To the Ohio State scientists, the way these features line up suggests that a large object such as an asteroid hit the far side of the moon and sent a shock wave through the core that emerged on the near side.
The scientists believe that a similar, but earlier impact occurred on the near side.
Potts and von Frese suspect that these events happened about four billion years ago, during a period when the moon was geologically active -- with its core and mantle still molten and magma flowing.
Back then, the moon was much closer to the Earth than it is today, Potts explained, so the gravitational interactions between the two were stronger. When magma was freed from the Moon's deep interior by the impacts, Earth's gravity took hold of it and wouldn't let go.
So the warped surfaces on the near and far sides of the moon and the interior features that connect them are all essentially signs of injuries that never healed.
"This research shows that even after the collisions happened, the Earth had a profound effect on the moon," Potts said.
The impacts may have created conditions that led to a prominent lunar feature.
The "man in the moon" is a collection of dark plains on the Earth-facing side of the moon, where magma from the moon's mantle once flowed out onto the surface and flooded lunar craters. The moon has long since cooled, von Frese explained, but the dark plains are a remnant of that early active time -- "a frozen magma ocean."
How that magma made it to the surface is a mystery, but if he and Potts are right, giant impacts could have created a geologic "hot spot" on the moon – a site where magma bubbles to the surface. Some time between when the impacts occurred and when the moon solidified, some magma escaped the mantle through cracks in the crust and flooded the nearside surface and formed a lunar “hot spot”.
A hot spot on Earth forms the volcanoes that make the Hawaiian island chain. The Ohio State scientists wondered: could similar ancient impacts have penetrated the Earth, and caused the hot spots that exist here today? von Frese thinks that it's possible.
"Surely Earth was peppered with impacts, too," he said. "Evidence of impacts here is obscured, but there are hot spots like Hawaii . Some hot spots have corresponding hot spots on the opposite side of the Earth. That could be a consequence of this effect."
He and Potts are exploring the idea, by studying gravitational anomalies under the Chicxulub Crater on Mexico 's Yucatan Peninsula . A giant asteroid struck the spot some 65 million years ago, and is believed to have set off an environmental chain reaction that killed the dinosaurs.
NASA funded this research. The space agency has been charged with returning astronauts to the moon to prospect for valuable gases and minerals.

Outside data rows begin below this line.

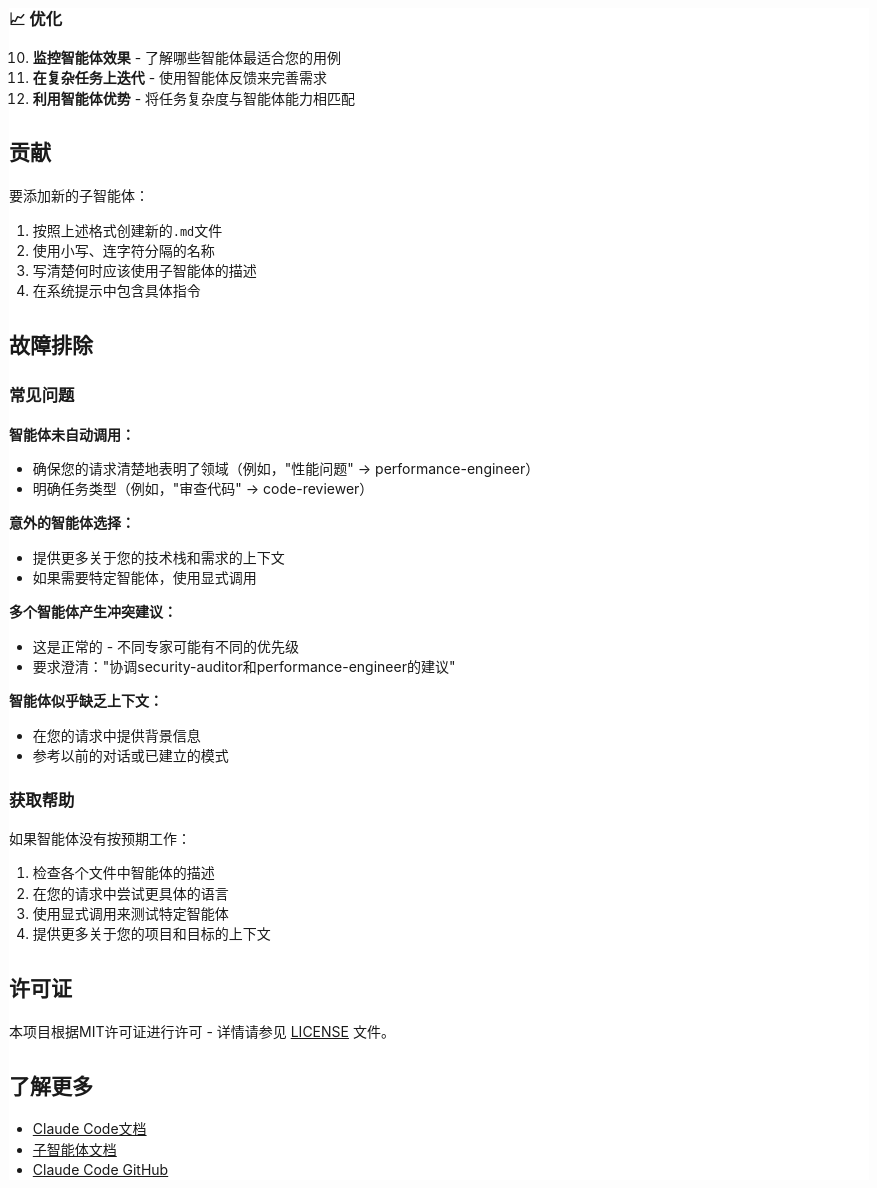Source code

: ### 📈 优化
10. **监控智能体效果** - 了解哪些智能体最适合您的用例
11. **在复杂任务上迭代** - 使用智能体反馈来完善需求
12. **利用智能体优势** - 将任务复杂度与智能体能力相匹配

## 贡献

要添加新的子智能体：
1. 按照上述格式创建新的`.md`文件
2. 使用小写、连字符分隔的名称
3. 写清楚何时应该使用子智能体的描述
4. 在系统提示中包含具体指令

## 故障排除

### 常见问题

**智能体未自动调用：**
- 确保您的请求清楚地表明了领域（例如，"性能问题" → performance-engineer）
- 明确任务类型（例如，"审查代码" → code-reviewer）

**意外的智能体选择：**
- 提供更多关于您的技术栈和需求的上下文
- 如果需要特定智能体，使用显式调用

**多个智能体产生冲突建议：**
- 这是正常的 - 不同专家可能有不同的优先级
- 要求澄清："协调security-auditor和performance-engineer的建议"

**智能体似乎缺乏上下文：**
- 在您的请求中提供背景信息
- 参考以前的对话或已建立的模式

### 获取帮助

如果智能体没有按预期工作：
1. 检查各个文件中智能体的描述
2. 在您的请求中尝试更具体的语言
3. 使用显式调用来测试特定智能体
4. 提供更多关于您的项目和目标的上下文

## 许可证

本项目根据MIT许可证进行许可 - 详情请参见 [LICENSE](LICENSE) 文件。

## 了解更多

- [Claude Code文档](https://docs.anthropic.com/en/docs/claude-code)
- [子智能体文档](https://docs.anthropic.com/en/docs/claude-code/sub-agents)
- [Claude Code GitHub](https://github.com/anthropics/claude-code)
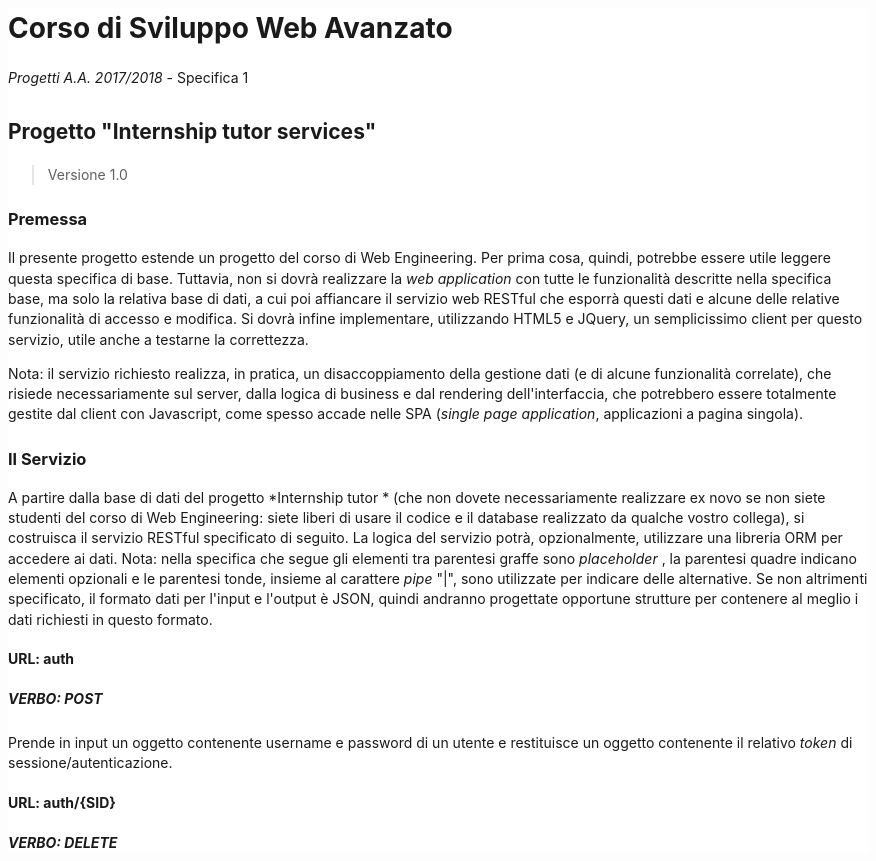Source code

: # Corso di Sviluppo Web Avanzato
*Progetti A.A. 2017/2018* - Specifica 1

## Progetto "Internship tutor services"

> Versione 1.0

### Premessa

Il presente progetto estende un progetto del corso di Web
Engineering. Per prima cosa, quindi, potrebbe essere utile leggere questa
specifica di base. Tuttavia, non si dovrà realizzare la *web application* con
tutte le funzionalità descritte nella specifica base, ma solo la relativa base
di dati, a cui poi affiancare il servizio web RESTful che esporrà questi dati e
alcune delle relative funzionalità di accesso e modifica. Si dovrà infine
implementare, utilizzando HTML5 e JQuery, un semplicissimo client per questo
servizio, utile anche a testarne la correttezza.

Nota: il servizio richiesto realizza, in pratica, un
disaccoppiamento della gestione dati (e di alcune funzionalità correlate), che
risiede necessariamente sul server, dalla logica di business e dal rendering
dell'interfaccia, che potrebbero essere totalmente gestite dal client con
Javascript, come spesso accade nelle SPA (*single page application*,
applicazioni a pagina singola).

### Il Servizio

A partire dalla base di dati del progetto \*Internship tutor \*
(che non dovete necessariamente realizzare ex novo se non siete studenti del
corso di Web Engineering: siete liberi di usare il codice e il database
realizzato da qualche vostro collega), si
costruisca il servizio RESTful
specificato di seguito. La logica del servizio potrà, opzionalmente, utilizzare
una libreria ORM per accedere ai dati.
Nota: nella specifica che segue gli elementi tra parentesi graffe sono *placeholder* , la parentesi quadre indicano elementi opzionali e le parentesi tonde, insieme al carattere *pipe* "\|", sono utilizzate per indicare delle alternative. Se non altrimenti specificato, il formato dati per l'input e l'output è JSON, quindi andranno progettate opportune strutture per contenere al meglio i dati richiesti in questo formato.

#### URL: auth

##### VERBO: POST

Prende in input un oggetto contenente username e password di un utente e restituisce un oggetto contenente il relativo *token* di sessione/autenticazione.

#### URL: auth/{SID}

##### VERBO: DELETE
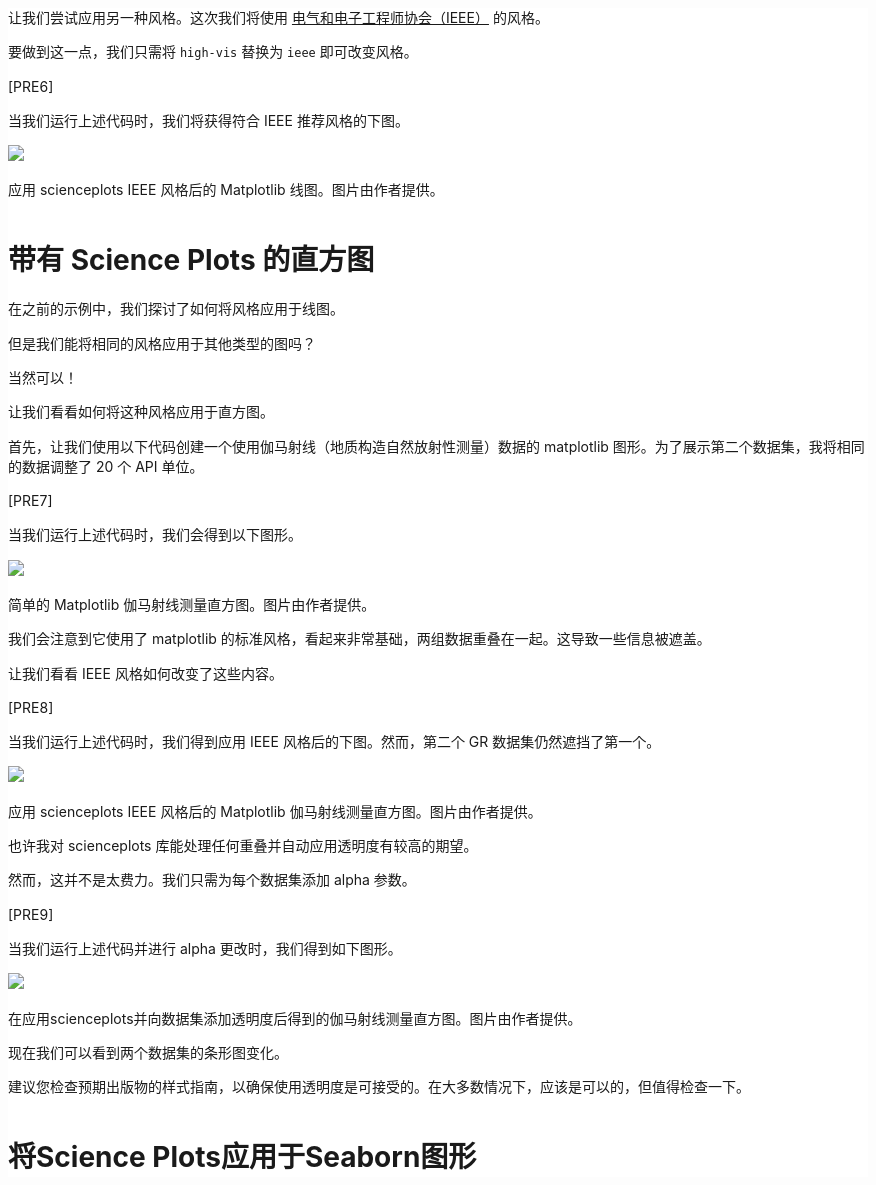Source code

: 让我们尝试应用另一种风格。这次我们将使用 [电气和电子工程师协会（IEEE）](https://www.ieee.org/) 的风格。

要做到这一点，我们只需将 `high-vis` 替换为 `ieee` 即可改变风格。

[PRE6]

当我们运行上述代码时，我们将获得符合 IEEE 推荐风格的下图。

![](../Images/6ddea36204928db1a61e68e3811882a6.png)

应用 scienceplots IEEE 风格后的 Matplotlib 线图。图片由作者提供。

# 带有 Science Plots 的直方图

在之前的示例中，我们探讨了如何将风格应用于线图。

但是我们能将相同的风格应用于其他类型的图吗？

当然可以！

让我们看看如何将这种风格应用于直方图。

首先，让我们使用以下代码创建一个使用伽马射线（地质构造自然放射性测量）数据的 matplotlib 图形。为了展示第二个数据集，我将相同的数据调整了 20 个 API 单位。

[PRE7]

当我们运行上述代码时，我们会得到以下图形。

![](../Images/8f4124ae065c69dff98f92bcfa351422.png)

简单的 Matplotlib 伽马射线测量直方图。图片由作者提供。

我们会注意到它使用了 matplotlib 的标准风格，看起来非常基础，两组数据重叠在一起。这导致一些信息被遮盖。

让我们看看 IEEE 风格如何改变了这些内容。

[PRE8]

当我们运行上述代码时，我们得到应用 IEEE 风格后的下图。然而，第二个 GR 数据集仍然遮挡了第一个。

![](../Images/7846b7406e3b9b819e0a3275ba6c138c.png)

应用 scienceplots IEEE 风格后的 Matplotlib 伽马射线测量直方图。图片由作者提供。

也许我对 scienceplots 库能处理任何重叠并自动应用透明度有较高的期望。

然而，这并不是太费力。我们只需为每个数据集添加 alpha 参数。

[PRE9]

当我们运行上述代码并进行 alpha 更改时，我们得到如下图形。

![](../Images/66db3b0826299636032fe424dc04e2f1.png)

在应用scienceplots并向数据集添加透明度后得到的伽马射线测量直方图。图片由作者提供。

现在我们可以看到两个数据集的条形图变化。

建议您检查预期出版物的样式指南，以确保使用透明度是可接受的。在大多数情况下，应该是可以的，但值得检查一下。

# 将Science Plots应用于Seaborn图形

But even today, scientists don't entirely know what the moon is made of – not down to the core, anyway. They can calculate where certain minerals should be, given the conditions they believe existed when the moon formed. But impacts like the one Potts and von Frese discovered have since shuffled materials around. Gravity measurements, they said, will play a key role as scientists figure out what materials lie within the moon, and where.
"We don't fully understand the way these minerals settle out under temperature and pressure, so the exact composition of the moon is difficult to determine. We have to use gravity measurements to calculate the density of materials, and then use that information to extrapolate the likely composition," Potts said.
von Frese said a lunar base would be needed before scientists can more completely answer these questions.
Potts agreed. "Once we have more rock samples and soil samples, we will have a lot more to go on. Nothing is better than having a person on the ground," he said.